Santorum Tries To Make Everything Religion (;or, “Heidi, Save Us!”)

A recent post reflected on politicians’ propensity to turn every disagreement into a war; the Republicans, especially, seem fond of this tactic, but it is not theirs exclusively.

Now Rick Santorum seems to be reviving and polishing the tactic of turning disagreements (even phantom ones) into religious conflict, theological war.
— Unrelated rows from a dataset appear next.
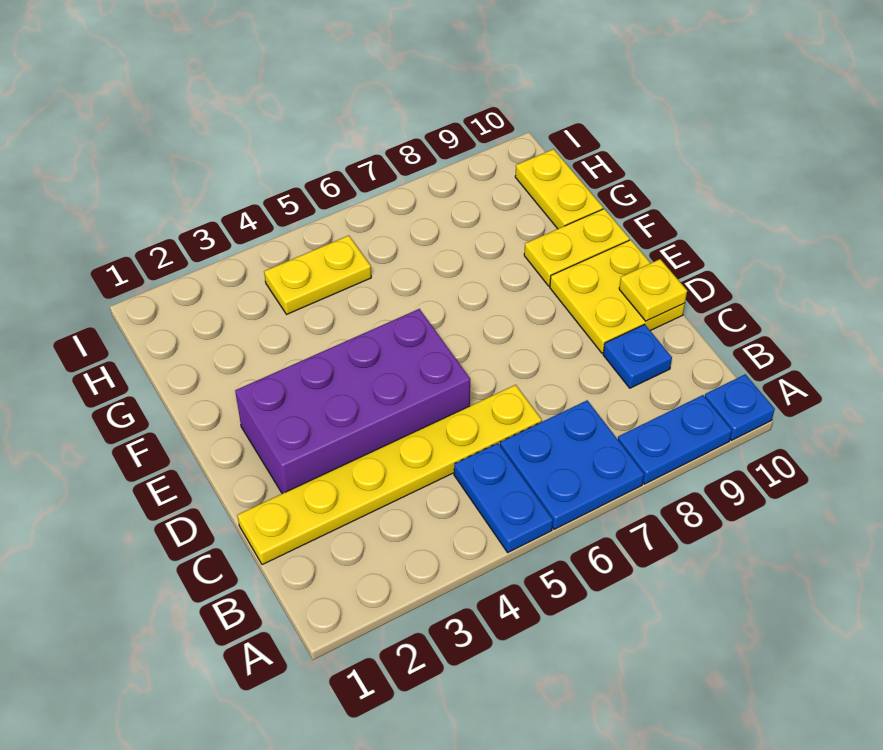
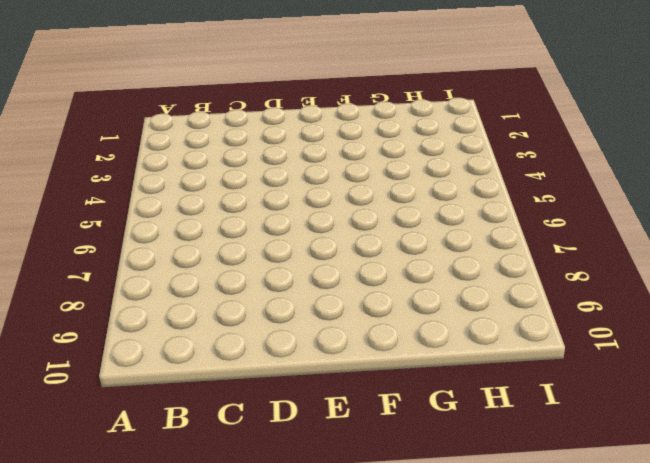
none -> blue 1x2 plate [454,443,553,552]
none -> blue 2x2 plate [500,400,644,529]
none -> blue 1x2 plate [618,395,732,484]

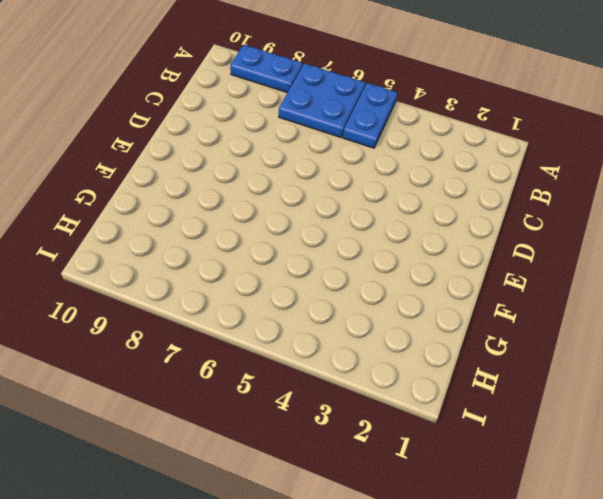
none -> blue 1x1 plate [705,374,775,440]
none -> yellow 1x6 plate [237,385,542,565]
none -> blue 1x1 plate [603,324,672,388]

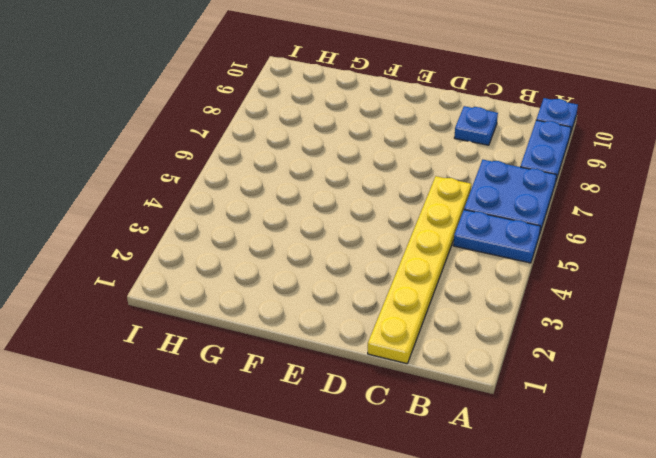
none -> purple 2x4 brick [235,309,470,494]
none -> yellow 2x2 plate [550,240,685,353]
none -> yellow 1x2 plate [524,209,630,286]

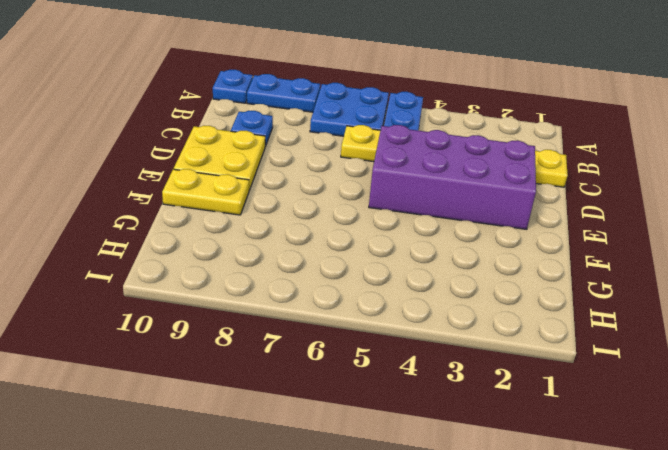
none -> yellow 1x2 plate [515,149,603,229]
none -> yellow 1x2 plate [264,235,371,314]
none -> yellow 1x1 plate [619,259,687,321]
Thus . . .

from Talking Points Memo:

*The comments [about Obama’s “theology”]came at an event in Columbus shortly after the former senator from Pennsylvania said *efficacy and safety improvements in oil drilling technology are considered by the president to be “a dangerous technology.”

*”It doesn’t fit his pattern of trying to drive down consumption, trying to drive up your cost of transportation to accomplish *his political science goal of reducing carbon dioxide,” he said.

*Obama, he continued, is not motivated by “your quality of life.”

*“It’s not about your job. It’s about some phony ideal, some phony theology,” Santorum said. “Oh, not a theology based on the *Bible, a different theology. But no less a theology.”

Santorum’s riff here is so free of facts as to seem like froth, so free of logic as to seem like hallucination. If one chooses to connect the multi-color dots, then (by inference) the Bible urges us to drive up consumption. –Except that Jesus once advised his followers to get rid of everything, and he advised Satan that man (humanity) cannot live by bread alone.

One might think, also, that the Bible has much to say about oil-drilling technology.

If by “drive up your cost of transportation,” Santorum means that Obama opposed the Keystone Pipeline, then we have more nonsense. The worldwide cost of oil is determined largely in the Middle East. Moreover, if Santorum were interested in driving down the cost of gasoline, he might insist upon new cars’ having more efficient motors, or he might insist that all oil produced in the U.S. stay in the U.S. When he opines that reducing carbon emissions is “a political science goal,” he has drifted into the land people enter when they have been drinking umbrella-drinks for a week–without sleep.

Of course, looming over all this wretched rhetoric is the idea that religion ought to drive policy–all policy. Therefore, Santorum has much in common with some Muslim political leaders. I wish journalists would pursue this parallel by questioning the self-appointed Bishop Santorum.

Hallucinogenic free-association in political rhetoric seems so pervasive now that one yearns for someone to flip the switch, as the lad did during the soon-to-be-named “Heidi Game” between the Oakland Raiders and New York Jets. When the hallucinometer hits a certain zone, our screens should be shifted to–well, how about a replay of the Heidi Game?